- _EXCERPTED PASSAGE_:

--------------------

R/selpropdist.R

###############################################################################
#### Code for the paper "Selection of Proposal Distributions for
#### Multiple Importance Sampling" by V Roy and E Evangelou
###############################################################################

##' Selection of multiple importance sampling distributions
##'
##' \describe{
##' \item{SEQ}{is a sequential method starting with \code{istart} and
##' additng to it until \code{K} proposals have been selected. At each
##' iteration, the point with the highest (relative?) standard error
##' is added} 
##' \item{MNX}{is the minimax method. The chosen proposal corresponds
##' to the lowest maximum (relative?) standard error.}
##' \item{ENT}{is the entropy method. The chosen proposal corresponds
##' to the highest determinant of the (relative?) covariance matrix at
##' the first stage.}
##' }
##' @title Selection of multiple importance sampling distributions
##' @param pargrid A data frame with components "linkp", "phi", "omg",
##'   "kappa". Each row gives a combination of the parameters to
##'   compute the new standard errors.
##' @param K How many proposal densities in total to choose among the
##'   rows of \code{pargrid}. Needed for SEQ only. For MNX and ENT
##'   this is determined by the length of \code{istart}. 
##' @param istart Start with these rows of \code{pargrid}. A vector of
##'   indices.
##' @param relativeSE Logical. Whether the choice is based on the
##'   standard error (FALSE), or relative standard error (TRUE).
##' @param N1 The sample size for stage 1.
##' @param N2 The sample sie for stage 2.
##' @param Nthin Thinning
##' @param Nbi Burn-in
##' @param formula A representation of the model in the form
##'   \code{response ~ terms}. The response must be set to \code{NA}'s
##'   at the prediction locations (see the examples on how to do this
##'   using the function \code{\link{stackdata}}). At the observed
##'   locations the response is assumed to be a total of replicated
##'   measurements. The number of replications is inputted using the
##'   argument \code{weights}.

--------------------

- _PROVIDED MATERIAL_:
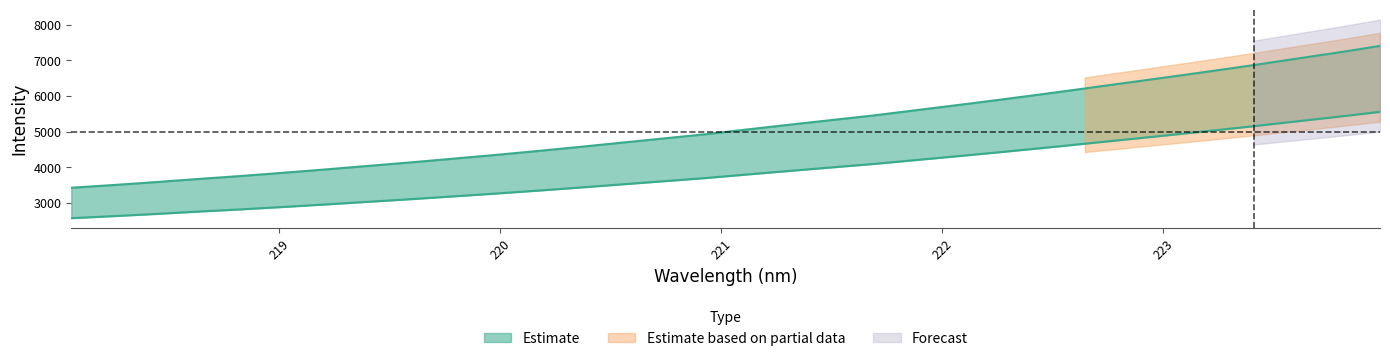

What is the difference between the values at 223.7895 and 220.5444?

2536.7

--------------------

- _EXERCISE REQUIREMENTS_:
• a. Write out the stretch of the proposal-selection documentation from "##' @param relativeSE" through "for stage 1.".
• b. Answer these questions from the proposal-selection documentation:
(i) Which method picks the proposal with the highest determinant of the covariance matrix at the first stage?
(ii) For which method is the argument K needed?
(iii) What is the choice based on when relativeSE is TRUE?
The listing has no connection to the proposal-selection documentation.

- _SOLVED PROBLEMS_:
• a.
##' @param relativeSE Logical. Whether the choice is based on the
##'   standard error (FALSE), or relative standard error (TRUE).
##' @param N1 The sample size for stage 1.

• b.
(i) ENT, the entropy method.
(ii) SEQ only.
(iii) The relative standard error.